▶ [Assignment]: Locate each line below that contains the string "ამბები" and copy those lines out.

(Page-level text extractions)
=== Begin Enclosure ===

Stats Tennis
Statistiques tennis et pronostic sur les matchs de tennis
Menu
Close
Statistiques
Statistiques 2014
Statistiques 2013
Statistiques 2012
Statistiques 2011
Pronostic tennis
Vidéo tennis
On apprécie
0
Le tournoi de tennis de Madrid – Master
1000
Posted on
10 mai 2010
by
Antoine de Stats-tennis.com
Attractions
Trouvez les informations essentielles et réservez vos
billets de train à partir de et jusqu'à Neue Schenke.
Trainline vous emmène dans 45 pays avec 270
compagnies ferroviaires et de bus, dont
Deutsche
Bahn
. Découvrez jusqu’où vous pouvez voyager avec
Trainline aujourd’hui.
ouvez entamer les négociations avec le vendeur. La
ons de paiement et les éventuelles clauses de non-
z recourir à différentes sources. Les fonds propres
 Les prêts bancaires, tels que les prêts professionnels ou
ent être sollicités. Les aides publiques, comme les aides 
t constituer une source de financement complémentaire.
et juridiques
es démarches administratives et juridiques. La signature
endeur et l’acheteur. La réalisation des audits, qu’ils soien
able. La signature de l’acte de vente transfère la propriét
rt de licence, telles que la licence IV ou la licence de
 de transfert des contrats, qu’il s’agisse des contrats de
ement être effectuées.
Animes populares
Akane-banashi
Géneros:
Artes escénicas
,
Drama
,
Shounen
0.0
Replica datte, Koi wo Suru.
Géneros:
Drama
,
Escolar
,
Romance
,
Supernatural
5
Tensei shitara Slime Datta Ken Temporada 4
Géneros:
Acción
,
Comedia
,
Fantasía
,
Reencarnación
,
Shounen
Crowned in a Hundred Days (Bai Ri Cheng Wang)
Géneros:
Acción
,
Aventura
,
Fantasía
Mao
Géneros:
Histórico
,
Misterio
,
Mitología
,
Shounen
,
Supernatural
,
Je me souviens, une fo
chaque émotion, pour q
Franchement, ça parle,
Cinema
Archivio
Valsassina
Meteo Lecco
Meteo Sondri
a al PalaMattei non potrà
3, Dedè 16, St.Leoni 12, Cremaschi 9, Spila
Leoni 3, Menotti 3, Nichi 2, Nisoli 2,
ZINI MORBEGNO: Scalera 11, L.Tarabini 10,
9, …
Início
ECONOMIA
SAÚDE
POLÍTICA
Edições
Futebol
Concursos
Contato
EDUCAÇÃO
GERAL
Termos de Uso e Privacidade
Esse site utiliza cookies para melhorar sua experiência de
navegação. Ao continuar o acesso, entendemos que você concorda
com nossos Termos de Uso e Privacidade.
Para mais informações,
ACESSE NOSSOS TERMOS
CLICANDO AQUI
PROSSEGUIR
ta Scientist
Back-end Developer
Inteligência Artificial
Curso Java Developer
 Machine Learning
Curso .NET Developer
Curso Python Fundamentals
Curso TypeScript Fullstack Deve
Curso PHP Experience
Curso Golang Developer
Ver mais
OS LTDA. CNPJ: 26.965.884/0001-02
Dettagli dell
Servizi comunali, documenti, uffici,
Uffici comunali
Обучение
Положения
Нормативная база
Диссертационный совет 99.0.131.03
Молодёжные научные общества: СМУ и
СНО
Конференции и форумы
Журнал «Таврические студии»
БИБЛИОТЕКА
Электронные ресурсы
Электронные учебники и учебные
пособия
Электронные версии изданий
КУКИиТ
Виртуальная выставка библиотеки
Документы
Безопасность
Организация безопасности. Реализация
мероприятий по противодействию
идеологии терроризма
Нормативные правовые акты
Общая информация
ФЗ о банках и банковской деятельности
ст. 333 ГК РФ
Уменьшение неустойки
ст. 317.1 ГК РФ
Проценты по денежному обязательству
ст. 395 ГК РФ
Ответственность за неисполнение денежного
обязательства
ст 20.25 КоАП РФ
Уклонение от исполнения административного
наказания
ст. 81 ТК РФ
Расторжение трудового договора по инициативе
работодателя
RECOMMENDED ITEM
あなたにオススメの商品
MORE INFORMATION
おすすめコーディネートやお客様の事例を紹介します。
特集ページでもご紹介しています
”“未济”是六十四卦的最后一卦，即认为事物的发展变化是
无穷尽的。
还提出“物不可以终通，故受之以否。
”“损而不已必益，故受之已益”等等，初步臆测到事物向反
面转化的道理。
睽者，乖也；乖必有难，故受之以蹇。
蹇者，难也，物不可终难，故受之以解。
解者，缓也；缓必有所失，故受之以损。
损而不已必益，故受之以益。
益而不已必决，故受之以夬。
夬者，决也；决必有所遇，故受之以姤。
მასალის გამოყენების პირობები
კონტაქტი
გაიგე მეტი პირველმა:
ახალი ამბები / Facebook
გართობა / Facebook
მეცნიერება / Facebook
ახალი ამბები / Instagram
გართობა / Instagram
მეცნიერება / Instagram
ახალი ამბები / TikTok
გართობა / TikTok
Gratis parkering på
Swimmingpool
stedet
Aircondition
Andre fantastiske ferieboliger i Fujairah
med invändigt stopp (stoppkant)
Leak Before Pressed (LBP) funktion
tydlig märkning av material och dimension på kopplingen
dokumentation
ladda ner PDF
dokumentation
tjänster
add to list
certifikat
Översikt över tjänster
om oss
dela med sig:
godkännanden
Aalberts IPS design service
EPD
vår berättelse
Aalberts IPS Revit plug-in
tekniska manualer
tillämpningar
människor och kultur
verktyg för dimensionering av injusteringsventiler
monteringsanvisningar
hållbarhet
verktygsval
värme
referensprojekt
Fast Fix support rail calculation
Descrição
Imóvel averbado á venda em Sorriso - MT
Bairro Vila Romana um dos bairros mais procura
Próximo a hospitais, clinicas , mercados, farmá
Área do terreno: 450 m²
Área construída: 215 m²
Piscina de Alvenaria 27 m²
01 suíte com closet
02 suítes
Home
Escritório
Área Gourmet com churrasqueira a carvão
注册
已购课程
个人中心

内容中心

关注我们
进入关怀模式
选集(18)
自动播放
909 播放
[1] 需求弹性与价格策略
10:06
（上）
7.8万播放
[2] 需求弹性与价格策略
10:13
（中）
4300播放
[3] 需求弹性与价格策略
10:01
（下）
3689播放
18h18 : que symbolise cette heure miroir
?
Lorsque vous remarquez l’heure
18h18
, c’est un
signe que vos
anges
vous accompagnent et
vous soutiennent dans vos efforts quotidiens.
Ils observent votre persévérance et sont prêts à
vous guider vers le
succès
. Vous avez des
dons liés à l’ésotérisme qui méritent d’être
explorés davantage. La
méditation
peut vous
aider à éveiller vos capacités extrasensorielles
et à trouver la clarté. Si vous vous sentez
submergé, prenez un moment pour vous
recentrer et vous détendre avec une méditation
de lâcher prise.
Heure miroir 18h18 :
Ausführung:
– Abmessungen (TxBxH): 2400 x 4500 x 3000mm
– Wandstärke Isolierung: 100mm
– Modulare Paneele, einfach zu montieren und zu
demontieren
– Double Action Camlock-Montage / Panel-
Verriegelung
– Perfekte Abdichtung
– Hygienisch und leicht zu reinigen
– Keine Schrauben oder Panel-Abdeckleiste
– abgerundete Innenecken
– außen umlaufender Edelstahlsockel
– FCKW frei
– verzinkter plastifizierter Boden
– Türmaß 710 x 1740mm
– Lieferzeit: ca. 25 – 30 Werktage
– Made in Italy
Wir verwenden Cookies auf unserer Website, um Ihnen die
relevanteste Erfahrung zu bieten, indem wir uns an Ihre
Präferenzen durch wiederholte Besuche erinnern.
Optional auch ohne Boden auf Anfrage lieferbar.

=== End Enclosure ===

▶ [Response to this exercise]:
ახალი ამბები / Facebook
ახალი ამბები / Instagram
ახალი ამბები / TikTok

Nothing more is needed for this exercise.